Alternatives to expensive oil (June 2011)

The average household needs to find an additional €950 during 2011 to cover energy bills as higher oil prices are passed on by wholesalers and retailers. But must the steady rise in oil prices really have such stark implications for every home? And what should government be doing about it?
Having averaged $85 a barrel over the course of 2010, oil is now trading at around $115 a barrel. With demand from Asia keeping on the pressure, forward contracts suggest that $115 is a reasonably reliable average price for 2011.
In 2010 Ireland spent €4bn importing oil – crudely an average of €1,000 for every man, woman and child, irrespective of age and income and the comparable figure for 2011 is set to be €1,350. With some 2.7 occupants per home on average, this year the additional burden placed on each household due to higher oil costs alone will be an extraordinary €950.
The government is giving the matter little enough attention. First, government is guided to a great extent by the policy assessments of the Economic and Social Research Institute (ESRI).
Sadly, the ESRI has been slow to acknowledge the link between oil costs and economic activity, or to take the next logical step – highlight what can be done on a practical level to stop money leaving the country to buy oil, and circulate it within the local economy instead. (For the wider implications of rising oil prices see the accompanying graph. Again, government-supported economists appear slow to tease out the issues here.)
Accounting firm Ernst & Young has a much better sense of the interaction between economic activity and oil cost, pointing out in February of this year that the Irish economy would shrink if oil prices remained in or around $120 a barrel. Their latest figures, released at the end of May, say Ireland’s economy will contract by 2.3 per cent in 2011, with consumer spending falling four per cent over the course of the year.
Households, including our 14.8% unemployed, are already struggling with other outgoings.
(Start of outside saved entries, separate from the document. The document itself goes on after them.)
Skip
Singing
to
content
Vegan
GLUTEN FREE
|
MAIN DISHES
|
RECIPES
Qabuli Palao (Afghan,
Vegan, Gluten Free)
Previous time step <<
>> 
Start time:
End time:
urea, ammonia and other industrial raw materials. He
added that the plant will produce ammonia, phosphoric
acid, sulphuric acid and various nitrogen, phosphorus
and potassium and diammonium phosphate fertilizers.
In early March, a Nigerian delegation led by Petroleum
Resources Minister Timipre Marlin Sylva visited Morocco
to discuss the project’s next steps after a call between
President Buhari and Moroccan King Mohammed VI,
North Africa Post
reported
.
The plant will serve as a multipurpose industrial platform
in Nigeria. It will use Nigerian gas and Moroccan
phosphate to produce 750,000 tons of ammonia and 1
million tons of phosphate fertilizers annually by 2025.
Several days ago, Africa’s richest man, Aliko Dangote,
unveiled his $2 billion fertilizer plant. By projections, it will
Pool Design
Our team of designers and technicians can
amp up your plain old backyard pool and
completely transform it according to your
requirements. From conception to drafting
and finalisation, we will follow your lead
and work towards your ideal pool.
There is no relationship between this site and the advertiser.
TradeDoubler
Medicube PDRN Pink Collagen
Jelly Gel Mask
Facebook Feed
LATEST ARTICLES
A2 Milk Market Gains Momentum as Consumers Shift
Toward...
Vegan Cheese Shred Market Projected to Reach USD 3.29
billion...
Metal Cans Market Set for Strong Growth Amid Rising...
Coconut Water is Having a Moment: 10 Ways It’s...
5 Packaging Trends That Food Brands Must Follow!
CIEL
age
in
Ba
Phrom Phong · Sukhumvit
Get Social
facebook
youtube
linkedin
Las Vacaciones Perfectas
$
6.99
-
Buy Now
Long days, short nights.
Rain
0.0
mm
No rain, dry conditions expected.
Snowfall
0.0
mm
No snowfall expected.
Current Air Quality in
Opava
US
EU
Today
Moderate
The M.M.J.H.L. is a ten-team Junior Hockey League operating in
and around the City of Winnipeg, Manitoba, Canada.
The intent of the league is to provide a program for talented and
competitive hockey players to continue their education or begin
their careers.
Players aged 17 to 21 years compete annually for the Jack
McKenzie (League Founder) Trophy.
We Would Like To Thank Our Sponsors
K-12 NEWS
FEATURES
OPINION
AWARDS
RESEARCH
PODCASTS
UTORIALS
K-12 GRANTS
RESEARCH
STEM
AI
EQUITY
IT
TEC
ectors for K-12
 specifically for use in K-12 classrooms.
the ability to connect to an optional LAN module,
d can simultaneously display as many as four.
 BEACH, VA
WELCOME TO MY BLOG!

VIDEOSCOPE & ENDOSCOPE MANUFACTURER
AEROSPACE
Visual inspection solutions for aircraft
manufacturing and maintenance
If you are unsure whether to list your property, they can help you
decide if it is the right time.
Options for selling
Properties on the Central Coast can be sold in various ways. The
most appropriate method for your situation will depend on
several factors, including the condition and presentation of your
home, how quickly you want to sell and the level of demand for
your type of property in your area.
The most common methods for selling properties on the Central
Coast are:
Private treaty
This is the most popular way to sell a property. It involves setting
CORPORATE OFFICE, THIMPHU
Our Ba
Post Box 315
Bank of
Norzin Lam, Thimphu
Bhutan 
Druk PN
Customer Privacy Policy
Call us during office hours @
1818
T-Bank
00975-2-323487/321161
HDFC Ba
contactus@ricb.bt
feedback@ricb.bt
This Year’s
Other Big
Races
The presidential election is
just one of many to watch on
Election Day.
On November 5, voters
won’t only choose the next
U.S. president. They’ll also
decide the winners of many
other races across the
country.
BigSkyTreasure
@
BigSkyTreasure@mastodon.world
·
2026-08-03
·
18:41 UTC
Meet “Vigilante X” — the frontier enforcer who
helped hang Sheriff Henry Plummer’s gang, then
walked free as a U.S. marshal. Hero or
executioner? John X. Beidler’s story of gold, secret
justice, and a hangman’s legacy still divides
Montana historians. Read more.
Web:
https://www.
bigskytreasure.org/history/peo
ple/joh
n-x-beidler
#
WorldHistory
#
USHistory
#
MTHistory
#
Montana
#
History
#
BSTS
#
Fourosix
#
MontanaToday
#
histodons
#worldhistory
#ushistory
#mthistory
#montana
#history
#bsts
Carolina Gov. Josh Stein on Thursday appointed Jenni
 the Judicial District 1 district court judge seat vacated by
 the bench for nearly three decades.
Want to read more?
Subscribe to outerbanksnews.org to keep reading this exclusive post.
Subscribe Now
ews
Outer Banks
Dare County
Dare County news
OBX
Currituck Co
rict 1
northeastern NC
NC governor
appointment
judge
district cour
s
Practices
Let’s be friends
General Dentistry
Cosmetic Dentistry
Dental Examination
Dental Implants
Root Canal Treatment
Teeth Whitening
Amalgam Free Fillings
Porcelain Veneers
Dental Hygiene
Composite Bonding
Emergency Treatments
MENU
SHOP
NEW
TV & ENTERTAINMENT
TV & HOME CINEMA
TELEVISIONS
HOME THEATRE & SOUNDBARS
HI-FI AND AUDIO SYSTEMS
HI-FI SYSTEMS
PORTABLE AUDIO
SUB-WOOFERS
And the pressure from mortgages (790,000 of Ireland’s 1.4m homes are mortgaged) and taxes is being compounded by rising oil prices.
Oil prices are likely to rise 30 per cent over the next three years. That’s according to Fatih Birol, chief economist to the International Energy Agency (IEA), in an interview with Australian media at the end of April. The IEA’s track record has been to downplay concerns regarding rising oil prices, which makes Birol’s projection all the more daunting. Translated into prices at the pumps, the IEA forecast would see the cost of a litre of fuel approach €2 within three years, up from €1.45 cent a litre now.
Little can be done fast to change travel habits to ease back on oil use. Transport initiatives – the promotion of walking and cycling and public-transport investment will take time to pay dividends, as many households are ‘locked in’ to long-distance car-commuting. Home insulation and home heating offer far more potential. Insulation is being addressed but there is one significant gap: with the Warmer Homes initiative aimed at households with no or low incomes, and the Better Energy programme tending to cater for higher earners, middle income households can literally be left out in the cold. Still, progress is being made. But while insulation helps to hold in the heat it doesn’t create it in the first place.
This is where wood-burning stoves and boilers come in. However, grant funding was withdrawn from wood boilers under the Better Energy initiative announced on 11 May. No explanation was given.
And more curiously, grants were retained for new oil and gas boilers. This strange decision-making comes at a time when Ireland’s forestry sector is gearing up to supply the commercial and domestic sectors.
Government should encourage wood-thinning initiatives. By James Nix

A recent publication maps out how forestry thinning can provide a reliable supply for commercial scale wood biomass boilers (“Step by Step Guide to Selling Your Timber for Wood Energy: Experiences from the County Clare Wood Energy Project”, Teagasc, Galway).
In Donegal – a county with 60,000 hectares of forest cover – a reliable supply chain has been created for firewood (see www.donegalwoodlandowners.com), with 4.8 cubic metres of seasoned hardwood available for €340 to members of the initiative, for example.
And, in what might serve as a model for small and medium-sized forests across Ireland, the company also offers a range of services to the sector, spanning timber processing, marketing, plantation maintenance and business management.
Ireland won’t be able to staunch oil price rises. But by promoting alternatives to oil we can stimulate the local economy and maximise resilience.